Sam looked at his friend with surprise. Clyman just shrugged.
“What about you, Fitz?”
“I’ll be Sublette’s clerk.”
“Who’s going with you?”
“Bridger, Beckwourth, Harris. We’re taking top men.”
“Watch your hair.”
“You watch yours in California.”
Evans asked Sam to join him and Fiddlin’ Red playing music later that evening.
Sam did an aw-shucks act, “I’m not good enough.”
“Lad,” said Evans, “I have in mind something special.”
They spent the afternoon working it out.
Sam ate with Hannibal, Evans, Clyman, Fitz, and Beckwourth, as usual, thinking about his strange life with these friends.
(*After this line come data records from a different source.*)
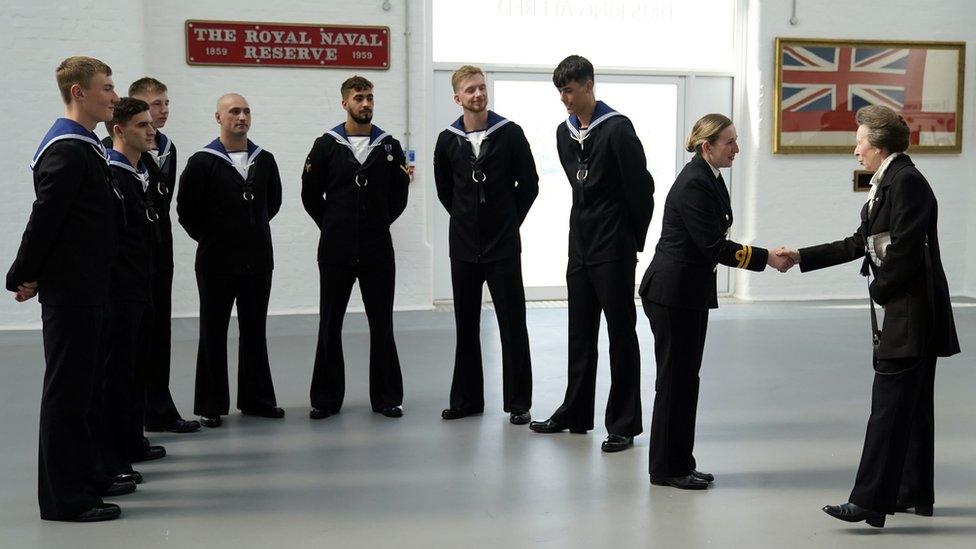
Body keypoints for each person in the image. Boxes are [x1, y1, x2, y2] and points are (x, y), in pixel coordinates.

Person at [781, 105, 960, 528]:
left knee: (888, 408)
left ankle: (868, 501)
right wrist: (801, 257)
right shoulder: (894, 179)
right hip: (911, 310)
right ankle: (912, 492)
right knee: (911, 408)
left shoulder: (907, 183)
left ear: (878, 146)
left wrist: (880, 291)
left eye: (860, 141)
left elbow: (906, 251)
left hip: (912, 314)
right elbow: (860, 242)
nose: (855, 149)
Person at [638, 114, 794, 489]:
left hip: (687, 293)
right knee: (674, 382)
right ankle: (665, 468)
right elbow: (713, 245)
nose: (737, 149)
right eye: (730, 143)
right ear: (708, 146)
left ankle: (680, 461)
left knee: (685, 380)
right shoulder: (694, 183)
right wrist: (766, 258)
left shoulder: (709, 177)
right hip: (672, 295)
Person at [6, 56, 124, 522]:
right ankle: (63, 499)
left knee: (87, 390)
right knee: (68, 394)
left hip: (88, 285)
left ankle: (87, 475)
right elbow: (47, 218)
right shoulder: (67, 148)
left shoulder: (87, 146)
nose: (114, 96)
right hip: (73, 291)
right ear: (79, 92)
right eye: (107, 88)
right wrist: (23, 272)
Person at [530, 55, 653, 453]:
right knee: (579, 334)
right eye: (560, 92)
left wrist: (631, 241)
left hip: (613, 248)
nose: (564, 99)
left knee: (621, 334)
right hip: (579, 247)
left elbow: (642, 190)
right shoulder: (564, 133)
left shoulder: (617, 129)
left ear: (588, 85)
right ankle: (576, 413)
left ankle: (623, 423)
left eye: (569, 90)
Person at [433, 65, 539, 425]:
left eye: (481, 88)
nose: (477, 94)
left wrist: (508, 222)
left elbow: (529, 184)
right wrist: (466, 219)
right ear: (457, 97)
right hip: (463, 247)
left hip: (503, 246)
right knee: (466, 324)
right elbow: (445, 190)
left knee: (512, 323)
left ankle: (518, 403)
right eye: (470, 90)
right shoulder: (447, 140)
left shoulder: (509, 133)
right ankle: (466, 400)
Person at [301, 76, 410, 419]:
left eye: (370, 98)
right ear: (344, 103)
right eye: (359, 98)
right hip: (336, 250)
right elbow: (309, 194)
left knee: (382, 324)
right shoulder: (325, 145)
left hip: (378, 249)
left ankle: (387, 398)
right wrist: (335, 225)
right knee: (330, 324)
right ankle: (325, 399)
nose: (366, 104)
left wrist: (375, 224)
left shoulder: (389, 146)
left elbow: (399, 197)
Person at [177, 93, 284, 428]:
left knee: (255, 330)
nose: (241, 117)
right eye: (234, 111)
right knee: (213, 331)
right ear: (218, 118)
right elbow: (187, 212)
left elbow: (273, 203)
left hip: (257, 261)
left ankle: (257, 400)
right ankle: (211, 404)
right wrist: (215, 239)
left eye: (246, 111)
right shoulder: (201, 162)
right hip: (216, 263)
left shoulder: (264, 160)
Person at [102, 97, 169, 483]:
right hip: (119, 288)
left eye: (151, 123)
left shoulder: (144, 170)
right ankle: (113, 456)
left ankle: (132, 440)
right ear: (119, 130)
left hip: (142, 283)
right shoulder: (112, 173)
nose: (151, 130)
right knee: (117, 375)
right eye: (142, 125)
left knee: (137, 369)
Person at [129, 77, 200, 434]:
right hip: (131, 254)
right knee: (133, 335)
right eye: (156, 104)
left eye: (166, 103)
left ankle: (159, 407)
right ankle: (131, 414)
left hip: (161, 247)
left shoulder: (169, 146)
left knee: (160, 330)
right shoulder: (118, 148)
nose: (164, 110)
In a couple of weeks he would go to California, Hannibal and Evans to wherever they pleased—neither had told Sam their intentions—Fitz and Beckwourth to Blackfeet country, and Clyman back to the U.S. Maybe they’d see each other this time next year, maybe not.
“It’s time,” said Evans.
Sam was nervous.
Evenings were long on Bear Lake. Because of the mountain on the west, twilight came early. Now, only a couple of weeks past the summer solstice, dark came late. Whiskey flowed freely, the men were woman-hungry, and they danced from dusk to dawn.
Fiddlin’ Red customarily started the dancing off with a Virginia reel, which he insisted was an ancient Irish dance called the rinnce fadha (sounded like ring-kuh fah-duh). As he fiddled out the first go-round and called the turns, half a dozen partners faced each other, one line of men and one of women. (Some Indian women were now practiced enough to follow along.)
“Forward and back,” Red called, “honor your partner.”
One couple at a time did what Red called.
When it came his turn to jump in on the melody, Sam didn’t know if his fingers would find the right notes.
“Forward and turn with the right hand ’round,” called Red.